Donnerstag, 23. Juli 2009

Dokumentiert: acadamics.de zur Präsidentenfindung

Die nächste Panne kommt bestimmt

Bei der Wahl von Hochschulrektoren gewinnen Headhunter an Einfluss. Das geht zulasten der universitären Demokratie.

Von Jan-Martin Wiarda

Der Gutachter war voll des Lobes für die Kandidatin. Schlank sei sie und sportlich, habe blondes schulterlanges Haar und einen elegant-ansprechenden Kleidungsstil. Sie kommuniziere sehr gut und habe die Fähigkeit, kluge und maßvolle Entscheidungen zu treffen. Die logische Schlussfolgerung: Frau Prof. Dr.-Ing. Monika Auweter-Kurtz sei mit 7,0 von 10 möglichen Punkten für die Position der Präsidentin der Universität Hamburg qualifiziert.

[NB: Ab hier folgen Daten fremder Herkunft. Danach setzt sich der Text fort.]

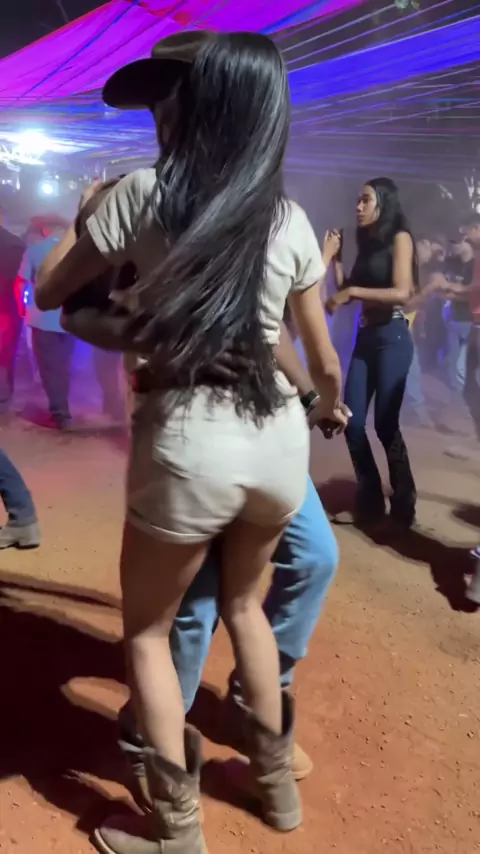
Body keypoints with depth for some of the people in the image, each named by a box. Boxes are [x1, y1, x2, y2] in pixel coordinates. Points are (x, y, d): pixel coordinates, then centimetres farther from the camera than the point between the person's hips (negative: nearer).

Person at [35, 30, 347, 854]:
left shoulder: (144, 192, -4)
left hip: (188, 442, -4)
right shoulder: (289, 218, 7)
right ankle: (277, 779, 43)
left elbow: (49, 291, 8)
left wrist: (84, 215, 25)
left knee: (147, 629, 20)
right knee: (241, 601, 30)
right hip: (277, 437, 5)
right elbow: (324, 360, 14)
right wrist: (331, 408, 37)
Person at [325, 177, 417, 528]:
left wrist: (352, 292, -13)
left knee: (385, 424, -6)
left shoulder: (400, 238, -2)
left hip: (392, 338, -7)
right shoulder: (367, 243, 18)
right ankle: (370, 502, 12)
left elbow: (402, 292, -15)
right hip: (365, 337, 7)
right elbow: (348, 290, 14)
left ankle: (404, 505, 11)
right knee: (352, 423, 1)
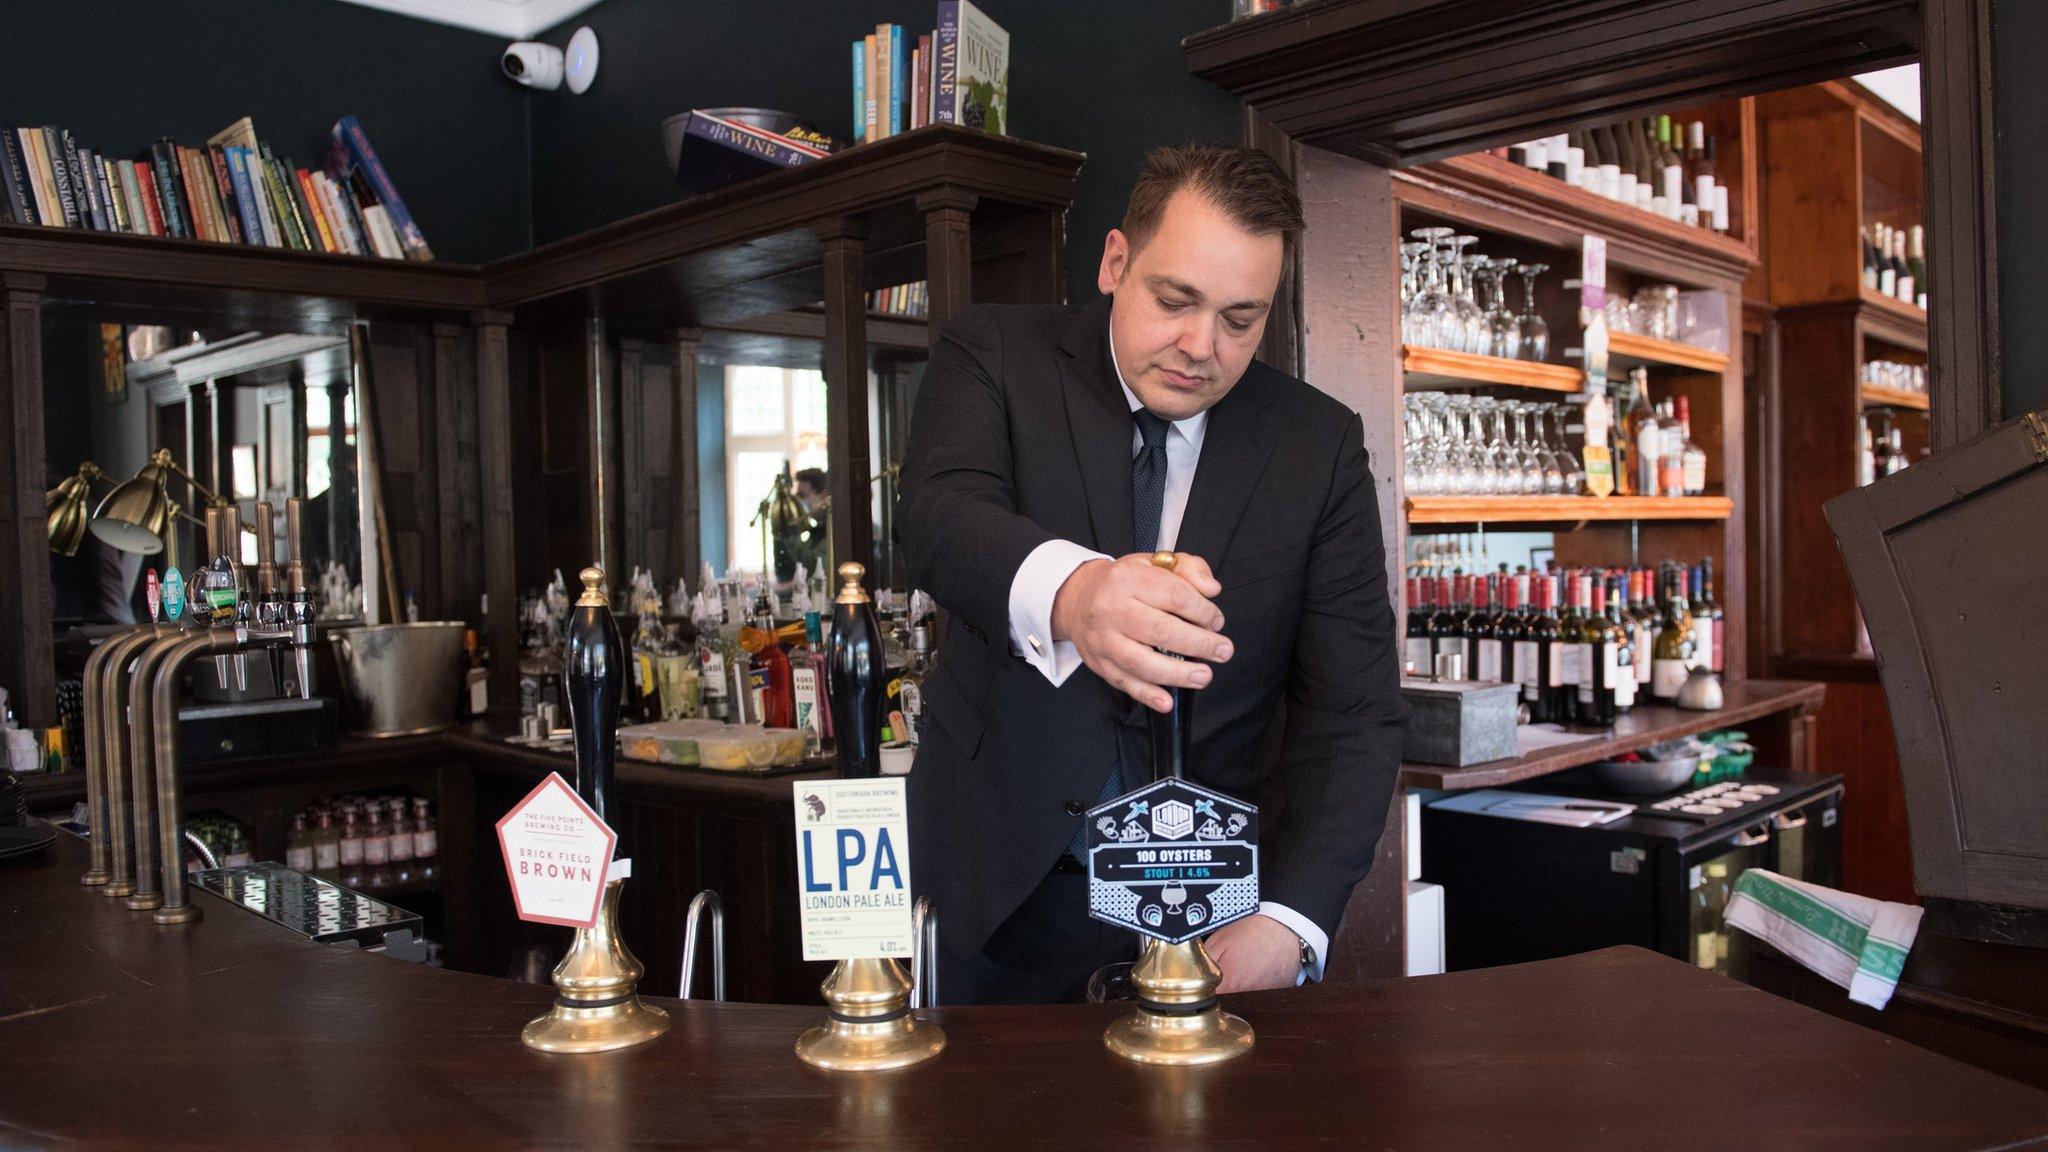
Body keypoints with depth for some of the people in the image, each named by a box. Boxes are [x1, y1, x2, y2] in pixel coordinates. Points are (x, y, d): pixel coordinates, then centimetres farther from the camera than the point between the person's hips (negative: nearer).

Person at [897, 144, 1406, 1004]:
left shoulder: (1319, 445, -3)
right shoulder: (995, 357, -5)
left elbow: (1352, 710, -6)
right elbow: (940, 513, -25)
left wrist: (1287, 923, -20)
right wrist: (1066, 591, -49)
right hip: (1004, 880, 0)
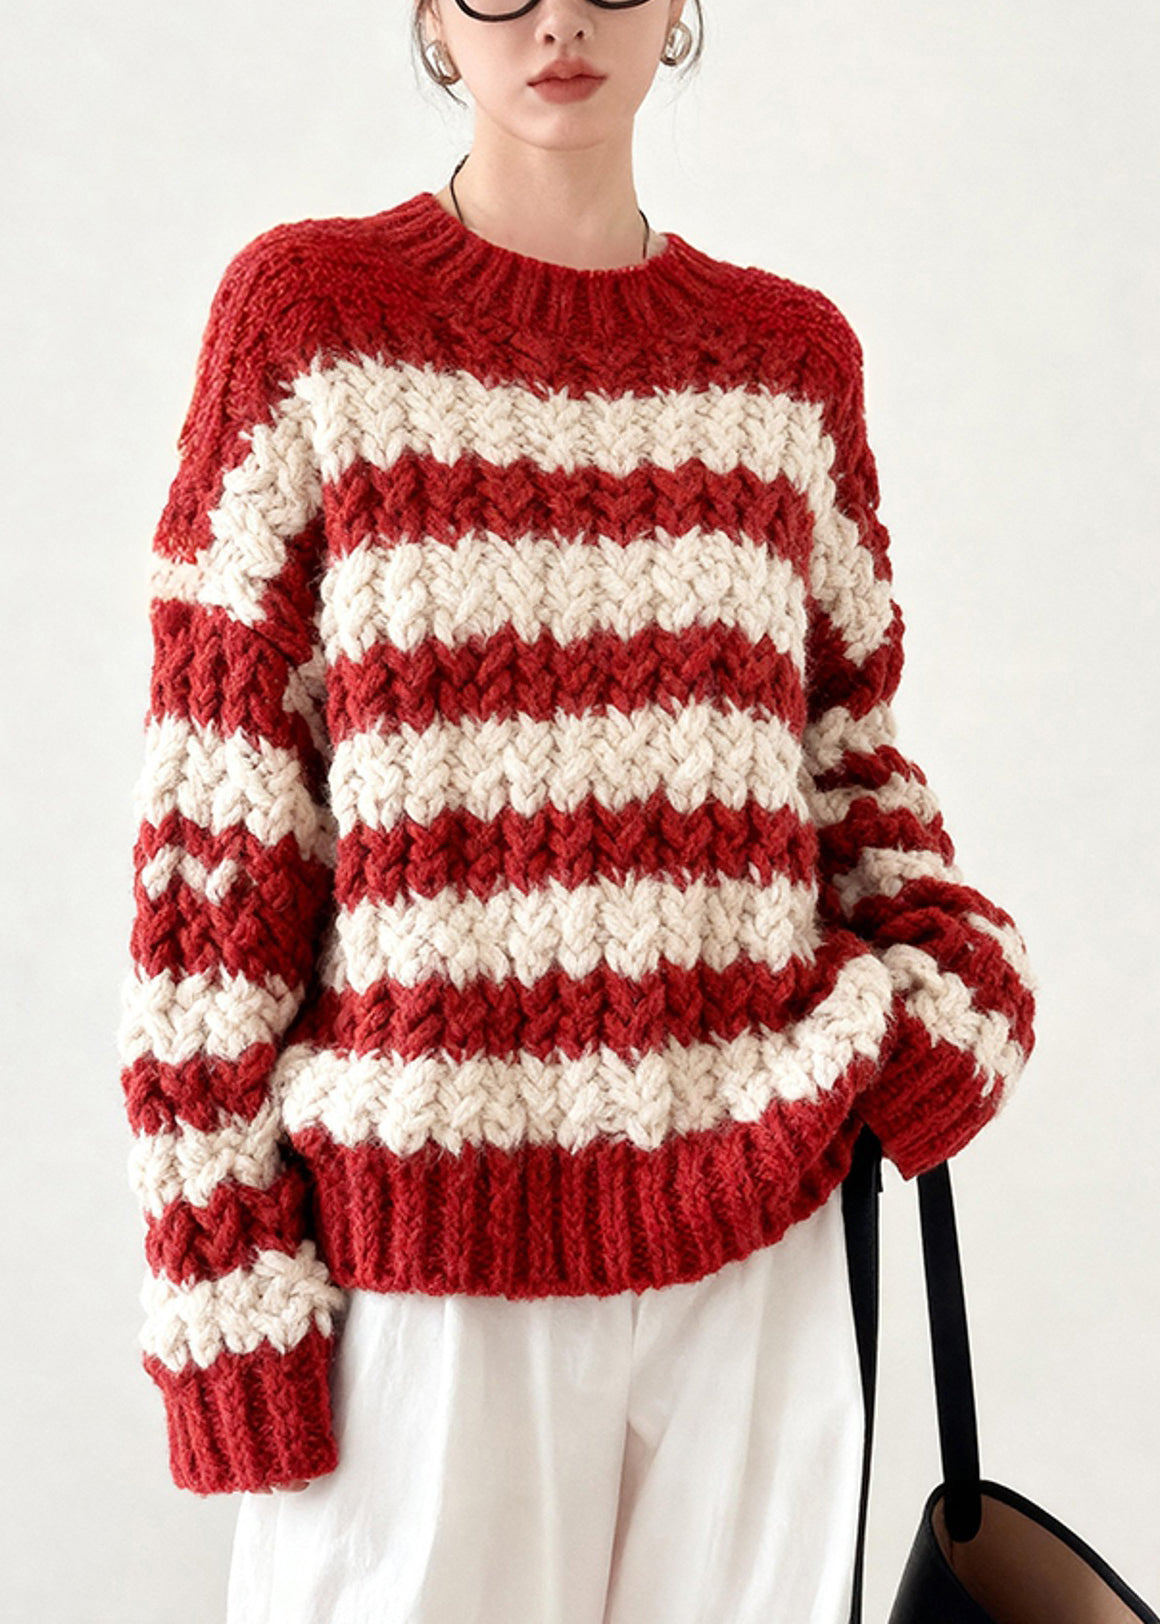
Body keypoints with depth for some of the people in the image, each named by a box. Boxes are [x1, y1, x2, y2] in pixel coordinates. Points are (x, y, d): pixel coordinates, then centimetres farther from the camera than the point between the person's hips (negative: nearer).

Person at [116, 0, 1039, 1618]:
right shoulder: (306, 315, -1)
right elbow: (212, 831, -3)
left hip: (756, 1241, 3)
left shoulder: (793, 353, 8)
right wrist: (222, 1286, -6)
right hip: (421, 1243, -3)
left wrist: (950, 981, -4)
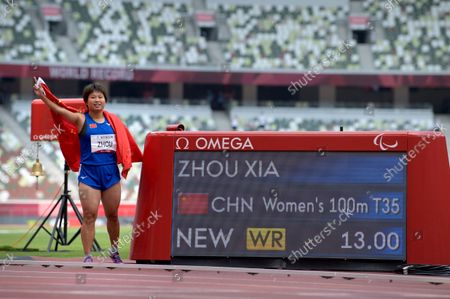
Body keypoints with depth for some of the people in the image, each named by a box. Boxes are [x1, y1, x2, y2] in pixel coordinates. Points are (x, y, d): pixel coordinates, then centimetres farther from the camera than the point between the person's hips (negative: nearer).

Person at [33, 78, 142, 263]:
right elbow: (59, 110, -13)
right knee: (89, 216, -7)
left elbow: (123, 144, 18)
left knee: (112, 214, 11)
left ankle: (114, 251, 29)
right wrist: (42, 97, -25)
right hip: (89, 173, -3)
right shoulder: (81, 120, -1)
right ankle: (87, 256, -3)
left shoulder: (112, 120, 9)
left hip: (111, 172, 3)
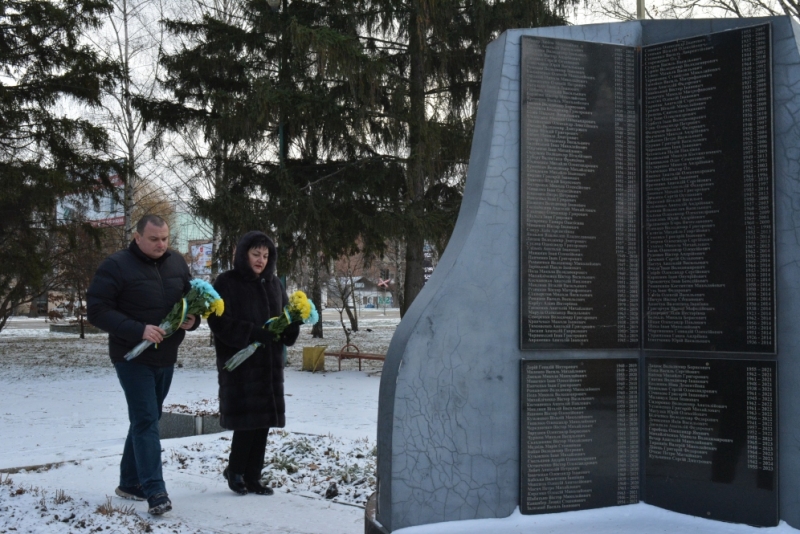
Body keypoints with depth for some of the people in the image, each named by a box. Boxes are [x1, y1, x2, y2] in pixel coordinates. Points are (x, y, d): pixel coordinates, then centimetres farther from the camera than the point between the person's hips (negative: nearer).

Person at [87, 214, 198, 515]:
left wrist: (193, 319, -9)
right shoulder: (116, 266, -13)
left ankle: (130, 483, 27)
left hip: (166, 357, 6)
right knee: (146, 421, -12)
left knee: (146, 420, 14)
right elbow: (97, 310, -17)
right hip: (132, 357, -6)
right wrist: (138, 330, -27)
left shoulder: (177, 263, 4)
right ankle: (155, 491, -11)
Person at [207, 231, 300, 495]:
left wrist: (291, 325, -6)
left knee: (264, 421, 6)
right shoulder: (226, 283, -6)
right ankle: (235, 470, 17)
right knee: (246, 420, -6)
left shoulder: (273, 283, 12)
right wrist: (253, 333, -23)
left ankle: (252, 477, 17)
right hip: (239, 362, -6)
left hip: (270, 363, 6)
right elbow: (218, 321, -14)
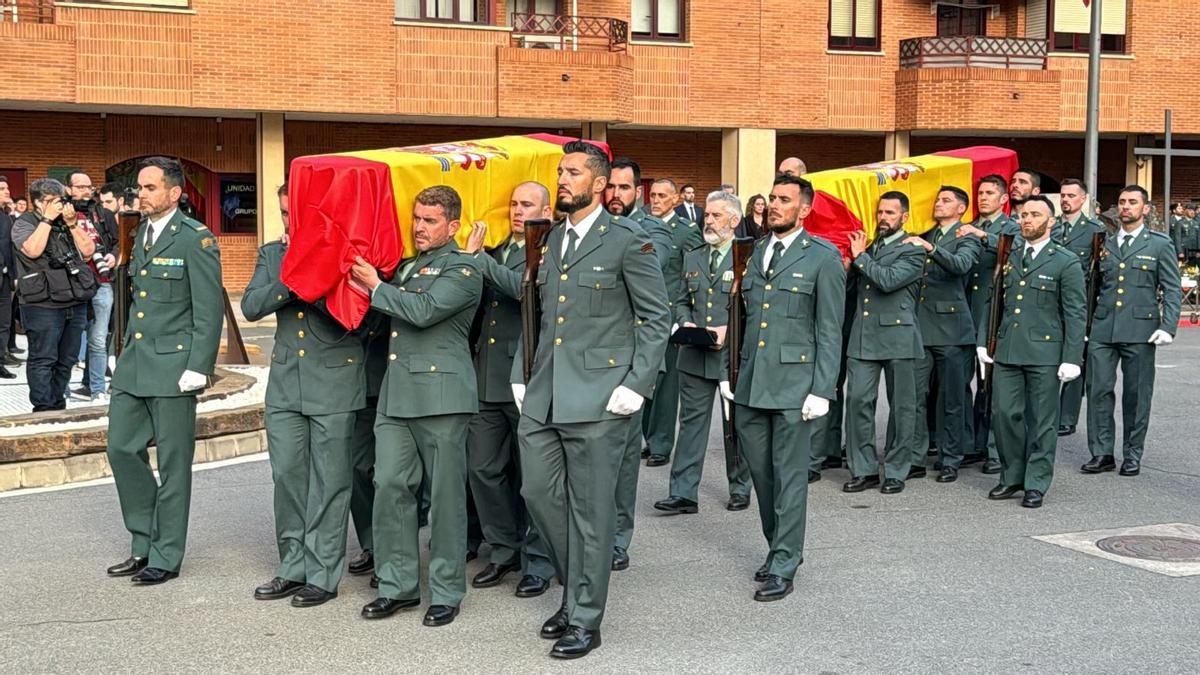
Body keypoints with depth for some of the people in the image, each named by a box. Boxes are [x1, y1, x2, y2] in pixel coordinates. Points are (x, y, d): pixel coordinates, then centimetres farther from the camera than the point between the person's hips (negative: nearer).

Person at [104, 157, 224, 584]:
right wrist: (127, 351, 16)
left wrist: (197, 369, -17)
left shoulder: (195, 239, -10)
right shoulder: (142, 234, 14)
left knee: (173, 462, 1)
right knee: (121, 448, 9)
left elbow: (210, 310, -13)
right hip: (134, 364, 8)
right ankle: (145, 544, 23)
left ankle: (165, 557, 12)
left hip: (173, 365, -8)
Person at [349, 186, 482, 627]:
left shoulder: (463, 271, -3)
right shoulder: (408, 268, 21)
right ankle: (397, 585, 14)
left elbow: (423, 311, -17)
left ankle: (446, 592, 10)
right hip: (396, 393, 7)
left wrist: (375, 287, -4)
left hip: (441, 395, -7)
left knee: (445, 493, 1)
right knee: (390, 486, 3)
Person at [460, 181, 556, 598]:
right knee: (483, 469, 9)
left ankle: (538, 562, 15)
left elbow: (524, 287, -25)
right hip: (488, 379, 7)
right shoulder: (497, 252, 16)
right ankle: (505, 550, 25)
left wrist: (477, 257, -18)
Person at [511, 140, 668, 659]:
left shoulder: (627, 242, -5)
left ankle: (585, 618, 14)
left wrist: (636, 385, -13)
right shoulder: (549, 241, 14)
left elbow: (657, 318, -5)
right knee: (539, 492, 10)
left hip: (597, 398, -6)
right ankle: (578, 589, 30)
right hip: (542, 397, 7)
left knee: (591, 508, 1)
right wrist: (521, 376, 13)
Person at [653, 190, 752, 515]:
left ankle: (740, 489, 23)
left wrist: (729, 329, -18)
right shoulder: (692, 258, 13)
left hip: (734, 356, -4)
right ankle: (683, 494, 3)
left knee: (735, 426, 9)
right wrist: (686, 323, -3)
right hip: (695, 356, 4)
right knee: (691, 422, 2)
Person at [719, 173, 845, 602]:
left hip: (793, 382, -5)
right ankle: (780, 546, 28)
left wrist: (822, 390, -11)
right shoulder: (755, 252, 13)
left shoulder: (823, 257, -3)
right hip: (750, 382, 6)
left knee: (789, 475, 0)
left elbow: (830, 331, -5)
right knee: (759, 470, 11)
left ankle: (783, 567, 8)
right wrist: (728, 371, 9)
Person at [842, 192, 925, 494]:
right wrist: (850, 262, 10)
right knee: (857, 399, -3)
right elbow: (852, 287, 24)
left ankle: (895, 472, 13)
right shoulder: (867, 246, 18)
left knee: (901, 406, 4)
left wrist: (860, 257, -7)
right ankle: (863, 470, 6)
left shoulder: (913, 251, -1)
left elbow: (888, 280, -17)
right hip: (863, 336, 5)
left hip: (897, 337, -5)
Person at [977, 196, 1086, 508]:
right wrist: (983, 341, 8)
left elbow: (1074, 315, -3)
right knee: (1004, 414, 4)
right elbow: (991, 302, 17)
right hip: (1006, 351, 4)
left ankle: (1036, 484, 12)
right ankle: (1012, 476, 20)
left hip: (1044, 353, -4)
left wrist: (1072, 358, -8)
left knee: (1041, 420, 3)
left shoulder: (1066, 262, -1)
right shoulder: (1006, 257, 13)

Das streng vertrauliche Persönlichkeitsprofil, das ein sogenannter Headhunter von der ehemaligen Uni-Chefin erstellte, stand jahrelang in Auszügen fast unbeachtet auf einer Website. Wenige Tage nachdem die Raumfahrtexpertin durch einen Uniweiten Aufstand gegen ihren autoritären Führungsstil zum Rücktritt gezwungen wurde, wird es für ihre Gegner jetzt zum Symbol für das beklagte Demokratiedefizit ihrer Amtszeit. "Man muss nur schauen, wie alles angefangen hat", sagt Bela Rogalla, der 2006 als studentischer Vertreter im Senat gegen die Wahl von Auweter-Kurtz gestimmt hat. Statt sich um den fehlenden Rückhalt der Kandidatin in der UniÖffentlichkeit zu kümmern, hätte sich die eingerichtete Findungskommission oberflächliche Gedanken darum gemacht, wie präsentierbar sie sei. »Das Berufungsverfahren war abstrus und intransparent «, kritisiert der Sinologe Michael Friedrich, Initiator einer Unterschriftenaktion Hamburger Professoren, die dem Abgang der als "Raketen-Moni" gescholtenen Auweter-Kurtz vorausging. "Wir brauchen mehr Partizipation - und das nach Möglichkeit schon bei der nächsten Präsidentenwahl."

Die Demokratie zurück an die Uni - auch bei den jüngsten Bildungsstreiks war es eine der Kernforderungen. Und der Druck auf die Politik nimmt zu: Die Hamburger Personal-Querele wirft ein grelles Licht darauf, wie radikal sich die Personalpolitik von Hochschulen bundesweit verändert hat. Rektoren und Präsidenten werden dank neuer Landeshochschulgesetze mit zuvor ungekannten Machtbefugnissen zu Chefmanagern aufgewertet, ihre Wahl wurde vielerorts den alten Uni-Gremien entrissen und in die neuen, Aufsichtsräten nachgebildeten Hochschulräte ausgelagert, in denen sich auch Firmenlenker und Nichtwissenschaftler wiederfinden. Die dritte Analogie zur Unternehmenswelt besteht in der Einschaltung professioneller Personalberater: Bonn, Bielefeld, Siegen und Regensburg sind nur einige der Universitäten, die in den vergangenen Jahren Headhunter beauftragt haben. Die Berater berichten einer eigens eingerichteten Findungskommission vertraulich über mögliche Bewerber. Erst kurz vor der Wahl wird eine kleine Auswahl von Kandidaten den Medien präsentiert. Kritiker sprechen von einem abgekarteten Spiel. Nach mehreren Pannen, von denen der Fall Auweter-Kurtz die letzte war, wachsen die Zweifel an einem Verfahren, das durch das Anwerben externer Kandidaten hartnäckige Uni-interne Reformblockaden aufbrechen soll. Doch während der Nutzen privater Agenturen für die Hochschulen kaum messbar ist, sind die Kosten beträchtlich. Dabei wiegt das Honorar, gewöhnlich ein Drittel des jährlichen Präsidentengehalts, am geringsten. Der Frust der ausgebooteten Uni-Öffentlichkeit ist der eigentliche Preis - und kann wie in Hamburg zur Hypothek für den Amtsinhaber werden.